INFORMATION SHOWN Block Start

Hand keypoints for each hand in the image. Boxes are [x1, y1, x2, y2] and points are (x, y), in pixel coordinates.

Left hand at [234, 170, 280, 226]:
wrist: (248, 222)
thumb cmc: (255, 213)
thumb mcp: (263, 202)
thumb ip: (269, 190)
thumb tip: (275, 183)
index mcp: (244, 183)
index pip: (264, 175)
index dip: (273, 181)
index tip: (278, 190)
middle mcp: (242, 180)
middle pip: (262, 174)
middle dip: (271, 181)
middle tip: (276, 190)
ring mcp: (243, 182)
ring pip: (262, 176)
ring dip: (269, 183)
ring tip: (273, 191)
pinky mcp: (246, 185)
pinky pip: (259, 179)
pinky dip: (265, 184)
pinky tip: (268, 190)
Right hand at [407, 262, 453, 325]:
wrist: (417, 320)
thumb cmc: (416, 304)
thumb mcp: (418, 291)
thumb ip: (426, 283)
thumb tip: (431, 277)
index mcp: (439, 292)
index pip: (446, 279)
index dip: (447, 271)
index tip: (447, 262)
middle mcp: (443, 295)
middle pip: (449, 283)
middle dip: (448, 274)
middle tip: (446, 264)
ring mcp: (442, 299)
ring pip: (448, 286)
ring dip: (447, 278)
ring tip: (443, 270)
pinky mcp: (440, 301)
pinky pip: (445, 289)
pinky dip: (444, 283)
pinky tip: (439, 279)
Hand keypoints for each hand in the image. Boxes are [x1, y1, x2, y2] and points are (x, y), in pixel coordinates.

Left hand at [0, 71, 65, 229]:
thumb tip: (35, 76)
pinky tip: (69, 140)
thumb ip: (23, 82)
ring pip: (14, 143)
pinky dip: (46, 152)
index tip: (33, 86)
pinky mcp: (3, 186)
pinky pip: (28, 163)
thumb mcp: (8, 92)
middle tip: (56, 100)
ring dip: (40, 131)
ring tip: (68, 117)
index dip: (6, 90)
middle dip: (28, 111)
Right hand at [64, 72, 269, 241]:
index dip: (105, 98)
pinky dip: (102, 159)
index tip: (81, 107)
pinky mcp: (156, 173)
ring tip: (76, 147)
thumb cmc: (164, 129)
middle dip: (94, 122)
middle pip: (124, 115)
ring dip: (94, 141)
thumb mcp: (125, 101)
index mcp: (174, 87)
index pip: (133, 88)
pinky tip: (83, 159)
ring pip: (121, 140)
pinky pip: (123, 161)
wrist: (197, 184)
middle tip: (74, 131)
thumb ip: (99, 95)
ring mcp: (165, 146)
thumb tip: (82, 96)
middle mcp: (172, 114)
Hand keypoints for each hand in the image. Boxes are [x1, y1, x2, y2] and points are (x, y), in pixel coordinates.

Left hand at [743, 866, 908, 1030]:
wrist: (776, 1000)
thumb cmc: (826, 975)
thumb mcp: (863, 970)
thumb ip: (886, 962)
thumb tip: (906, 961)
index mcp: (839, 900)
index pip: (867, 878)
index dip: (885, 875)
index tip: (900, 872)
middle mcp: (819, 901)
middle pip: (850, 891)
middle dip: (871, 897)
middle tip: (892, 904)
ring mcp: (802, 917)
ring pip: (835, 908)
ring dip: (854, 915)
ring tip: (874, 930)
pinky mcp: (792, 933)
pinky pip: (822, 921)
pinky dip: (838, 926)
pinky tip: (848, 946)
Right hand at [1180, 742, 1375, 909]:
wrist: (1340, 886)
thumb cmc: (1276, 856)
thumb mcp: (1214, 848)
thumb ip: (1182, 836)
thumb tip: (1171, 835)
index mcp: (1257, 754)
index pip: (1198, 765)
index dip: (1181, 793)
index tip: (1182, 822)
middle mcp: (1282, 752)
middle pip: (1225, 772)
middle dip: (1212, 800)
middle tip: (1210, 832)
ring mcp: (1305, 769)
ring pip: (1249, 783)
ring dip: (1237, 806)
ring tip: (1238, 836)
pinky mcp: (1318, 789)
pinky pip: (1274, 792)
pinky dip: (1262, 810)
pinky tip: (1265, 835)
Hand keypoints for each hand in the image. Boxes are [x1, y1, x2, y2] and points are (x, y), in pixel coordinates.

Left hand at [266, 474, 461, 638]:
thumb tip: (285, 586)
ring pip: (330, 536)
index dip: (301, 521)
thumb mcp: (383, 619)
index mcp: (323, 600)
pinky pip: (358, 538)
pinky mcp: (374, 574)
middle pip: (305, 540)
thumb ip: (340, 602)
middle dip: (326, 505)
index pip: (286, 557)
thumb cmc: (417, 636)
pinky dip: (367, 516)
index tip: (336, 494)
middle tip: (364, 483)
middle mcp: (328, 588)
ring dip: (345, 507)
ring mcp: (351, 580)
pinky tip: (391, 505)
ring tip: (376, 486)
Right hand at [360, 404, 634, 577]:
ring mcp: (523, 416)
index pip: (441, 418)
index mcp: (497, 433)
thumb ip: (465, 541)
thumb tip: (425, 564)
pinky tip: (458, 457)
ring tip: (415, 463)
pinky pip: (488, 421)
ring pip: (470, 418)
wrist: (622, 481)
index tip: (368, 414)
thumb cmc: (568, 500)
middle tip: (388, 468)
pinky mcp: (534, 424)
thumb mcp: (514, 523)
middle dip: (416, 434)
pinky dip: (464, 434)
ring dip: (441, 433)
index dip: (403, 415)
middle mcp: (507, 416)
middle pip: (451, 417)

INFORMATION SHOWN Block End

◆ PROBLEM DETAILS:
Your task is to retype all of the lines above exactly.

◆ OUTPUT BELOW:
Hand keypoints for each hand in the image. Boxes are [x1, y1, x2, y2] and points are (x, y), in pixel coordinates.

Left hand at [234, 170, 280, 226]:
wrist: (248, 222)
thumb cmc: (255, 213)
thumb mcp: (263, 202)
thumb ip: (269, 190)
thumb tip: (275, 183)
index mcp: (244, 183)
index pip: (264, 175)
index dip: (273, 181)
index tip: (278, 190)
middle mcp: (242, 180)
middle pip: (262, 174)
middle dip: (271, 181)
middle tip: (276, 190)
ring mcp: (243, 182)
ring pip: (262, 176)
ring dip: (269, 183)
ring tip: (273, 191)
pinky mcp: (246, 185)
pinky pip: (259, 179)
pinky dip: (265, 184)
pinky tip: (268, 190)
Right hand at [407, 262, 453, 325]:
wrist: (417, 320)
thumb cmc: (416, 304)
thumb mcp: (418, 291)
thumb ip: (426, 283)
thumb tip: (431, 277)
index mcp: (439, 292)
index pip: (446, 279)
index dip: (447, 271)
index tip: (447, 262)
middle mcp: (443, 295)
middle pip: (449, 283)
middle dip: (448, 274)
middle tip: (446, 264)
ring mcp: (442, 299)
ring pip: (448, 286)
ring dip: (447, 278)
ring tip: (443, 270)
pinky mcp: (440, 301)
pinky pip: (445, 289)
pinky dip: (444, 283)
pinky tip: (439, 279)
Hand keypoints for each hand in the image. Boxes are [x1, y1, x2, y2] and points are (x, y), in pixel coordinates.

Left hand at [0, 71, 65, 229]:
thumb tip: (35, 76)
pinky tip: (69, 140)
thumb ip: (23, 82)
ring pip: (14, 143)
pinky dip: (46, 152)
index tip: (33, 86)
pinky mcp: (3, 186)
pinky pip: (28, 163)
thumb mcp: (8, 92)
middle tip: (56, 100)
ring dip: (40, 131)
ring tip: (68, 117)
index dip: (6, 90)
middle dip: (28, 111)
Right hand at [64, 72, 269, 241]:
index dip: (105, 98)
pinky dip: (102, 159)
index tip: (81, 107)
pinky mcp: (156, 173)
ring tip: (76, 147)
thumb cmc: (164, 129)
middle dip: (94, 122)
middle pip: (124, 115)
ring dip: (94, 141)
thumb mcp: (125, 101)
index mcp: (174, 87)
index pip: (133, 88)
pinky tip: (83, 159)
ring pip: (121, 140)
pinky pip: (123, 161)
wrist: (197, 184)
middle tip: (74, 131)
thumb ip: (99, 95)
ring mcp: (165, 146)
thumb tip: (82, 96)
middle mcp: (172, 114)
Hand keypoints for each hand in the image. Boxes are [x1, y1, x2, y2] and points are (x, y), in pixel coordinates.

Left hand at [743, 866, 908, 1030]:
wrist: (776, 1000)
thumb cmc: (826, 975)
thumb mcp: (863, 970)
thumb ip: (886, 962)
thumb tip: (906, 961)
index mcp: (839, 900)
index pip: (867, 878)
index dip: (885, 875)
index tip: (900, 872)
middle mcp: (819, 901)
middle pip: (850, 891)
middle dip: (871, 897)
middle tip: (892, 904)
ring mcp: (802, 917)
ring pip: (835, 908)
ring dip: (854, 915)
ring tip: (874, 930)
pinky mcp: (792, 933)
pinky pip: (822, 921)
pinky dip: (838, 926)
pinky tip: (848, 946)
Right hand at [1180, 742, 1375, 909]:
wrist: (1340, 886)
thumb cmc: (1276, 856)
thumb mcp: (1214, 848)
thumb ip: (1182, 836)
thumb tip: (1171, 835)
index mcp: (1257, 754)
index pip: (1198, 765)
index dip: (1181, 793)
index tip: (1182, 822)
middle mcp: (1282, 752)
middle pip: (1225, 772)
middle dip: (1212, 800)
middle tip: (1210, 832)
ring mcp: (1305, 769)
ring pip: (1249, 783)
ring dip: (1237, 806)
ring tip: (1238, 836)
pinky mcp: (1318, 789)
pinky pip: (1274, 792)
pinky dip: (1262, 810)
pinky tip: (1265, 835)
Hand keypoints for each hand in the image. Boxes are [x1, y1, x2, y2] and points are (x, y), in pixel coordinates.

Left hand at [266, 474, 461, 638]:
thumb tip: (285, 586)
ring pip: (330, 536)
index dip: (301, 521)
thumb mcp: (383, 619)
index mcp: (323, 600)
pinky pip: (358, 538)
pinky mcp: (374, 574)
middle pip: (305, 540)
thumb ip: (340, 602)
middle dip: (326, 505)
index pip: (286, 557)
thumb cmc: (417, 636)
pinky dip: (367, 516)
index tip: (336, 494)
middle tip: (364, 483)
middle mcp: (328, 588)
ring dip: (345, 507)
ring mcp: (351, 580)
pinky tip: (391, 505)
ring tip: (376, 486)
Right hand at [360, 404, 634, 577]:
ring mcp: (523, 416)
index pip: (441, 418)
index mcp: (497, 433)
thumb ip: (465, 541)
thumb tip: (425, 564)
pinky tip: (458, 457)
ring tip: (415, 463)
pinky pip: (488, 421)
ring pip: (470, 418)
wrist: (622, 481)
index tip: (368, 414)
thumb cmc: (568, 500)
middle tip: (388, 468)
pinky mcp: (534, 424)
thumb mcp: (514, 523)
middle dip: (416, 434)
pinky dip: (464, 434)
ring dip: (441, 433)
index dip: (403, 415)
middle mcp: (507, 416)
middle pip: (451, 417)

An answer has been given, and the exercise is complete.